Maybe investors were waiting to see if the first quarter’s gains had faded away as trading returned to dull and normal. Not really. Greene King’s bosses say like-for-like sales in the group’s pubs company were 2.7 per cent up in the first half. That’s more than twice the national average for pubs and – as the table shows – better than the latest growth rates posted by other pubs operators, with the exception of JD Wetherspoon (JDW). True, those growth rates are not necessarily comparable.

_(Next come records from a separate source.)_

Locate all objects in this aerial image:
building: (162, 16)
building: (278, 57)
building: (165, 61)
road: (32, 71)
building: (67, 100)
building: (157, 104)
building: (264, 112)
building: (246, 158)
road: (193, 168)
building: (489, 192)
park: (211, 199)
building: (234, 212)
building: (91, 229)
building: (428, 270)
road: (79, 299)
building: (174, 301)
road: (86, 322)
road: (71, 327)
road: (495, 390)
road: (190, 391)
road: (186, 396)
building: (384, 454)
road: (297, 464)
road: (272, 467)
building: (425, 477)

Even so, they give an idea of which operators are thriving – after a fashion – and which are struggling.

The pubs' operators compared
 Share price (p)Like-for-like sales (%)PE ratioDiv'd yield (%)Cash div coverProfit margin (%)Debt to equity (%)Debt to Ebitda
Greene King5502.711.76.01.316.61044.6
Marston's1011.310.17.90.415.81767.6
Mitchells & Butlers2730.610.9nilna13.51124.9
JD Wetherspoon1,1435.018.11.07.67.82673.6
Ei Group1841.211.5nilna38.61317.1
Source: S&P Capital IQ; ratios based on latest 12 months' data

 

From an income investor’s perspective, Marston’s (MARS) offers the best comparison with Greene King since none of the others is a high-yield stock. Neither Mitchells & Butlers (MAB) nor Ei Group (EIG) – the remnant of Enterprise Inns – pays a dividend, a situation not likely to change soon. Meanwhile, shares in Wetherspoon are so highly rated that, even if management decided to distribute half the group’s likely earnings, they wouldn’t qualify as high yield.

Between Greene King and Marston’s, I can only say I’m content that the income portfolio’s holding is in the maker of Old Speckled Hen and Abbot Ale as opposed to the brewer of Banks’s bitter and Marston’s Pedigree (lest we forget, both groups still own in-house breweries). The extra dividend yield on offer from Marston’s (see table) doesn’t seem worth the risk.

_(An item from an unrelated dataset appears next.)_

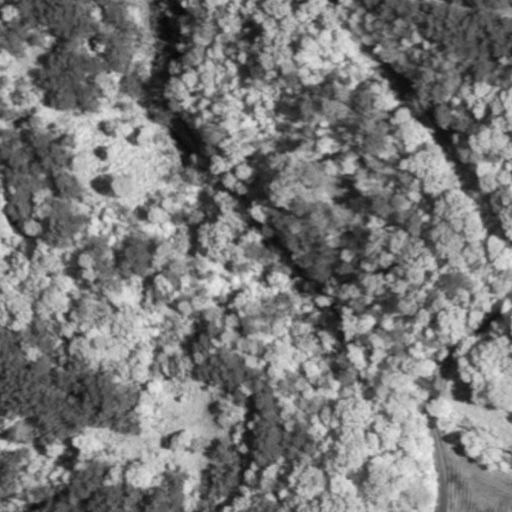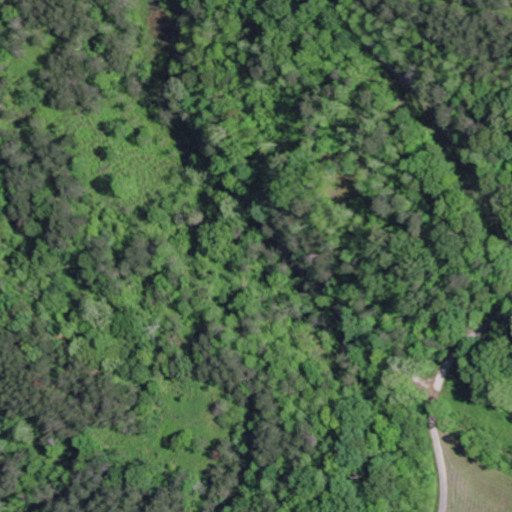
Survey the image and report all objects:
road: (439, 393)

It’s not just that Greene King claims to be growing its underlying sales at twice the rate of its rival. Chiefly – and whatever the bosses of Marston’s protest – the company’s dividend looks much the more threatened of the two. In the year just ended, Marston’s generated just £20m of free cash flow – the money left over for shareholders after all claims have been met – yet paid out £48m in dividends.

True, that shortfall was made good by the sale of surplus properties, as it has been in each of the past five years. It will also help that Marston’s is committed to trimming its capital spending. The amount dipped 17 per cent to £163m in 2017-18 – although that’s still four times the rate of depreciation – and will drop another £30m in the current year. Combine that with maybe a £30m-a-year gain in cash from cutting pension fund contributions and the dividend will probably be wrung out again this year.

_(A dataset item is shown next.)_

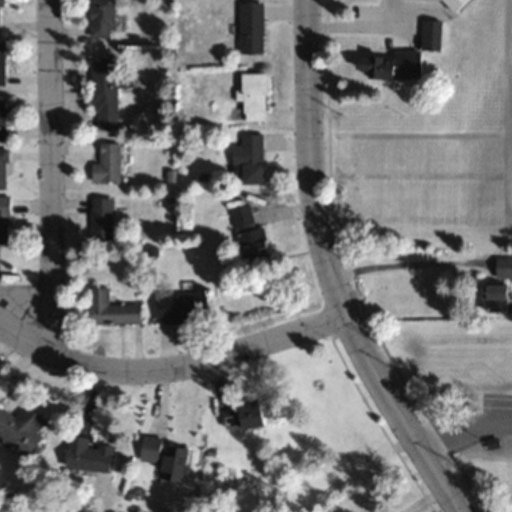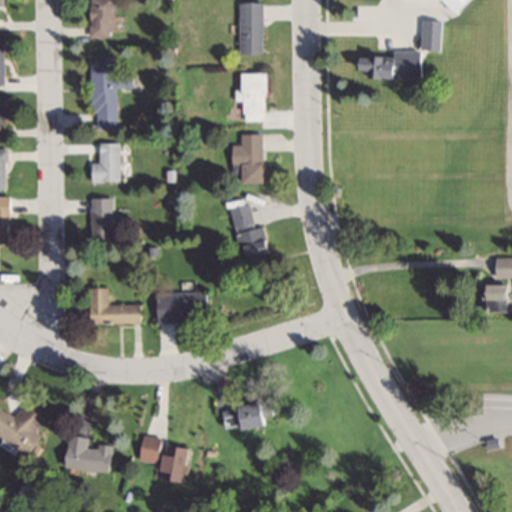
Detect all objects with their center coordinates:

Even so, the impression remains that sustaining the payout is part of a process of self-immolation that Marston’s could not sustain through the next serious downturn in trading.

Greene King hardly presents a glowing contrast. Yet what we might now label its ‘immolation rate’ is much less than that of Marston’s. During the past five years, in only one – 2016-17 – did its free cash exceed dividends paid and cumulatively in those years it has paid £418-worth of dividends against £300m of free cash. So, like Marston’s, it has relied on selling fixed assets – of which, cumulatively, it has sold £420m-worth in the five years – although not to the same extent.

Meanwhile, there is no escaping the reality that pubs operators are businesses under continual pressure. After all, Greene King’s results were nothing to shout about – revenues, profits and EPS were all barely changed from a year earlier; at the operating level, profit margins were lower in all three of the group’s divisions, gross profits per pub were static and so on.

That may not change any time soon because, as Greene King’s bosses acknowledge, consumer confidence has dipped since the summer, but cost pressures haven’t. That’s a dull outlook for a business that – according to my valuation models – has a poor record of both raising employee productivity and turning accounting profits into cash. Sure, much of that is beyond management’s control. Greene King’s biggest shortcoming is that it operates in the wrong industry and it is scant consolation that much the same applies to almost any bricks-and-mortar business that relies on UK consumers. That’s why their shares offer those high dividend yields.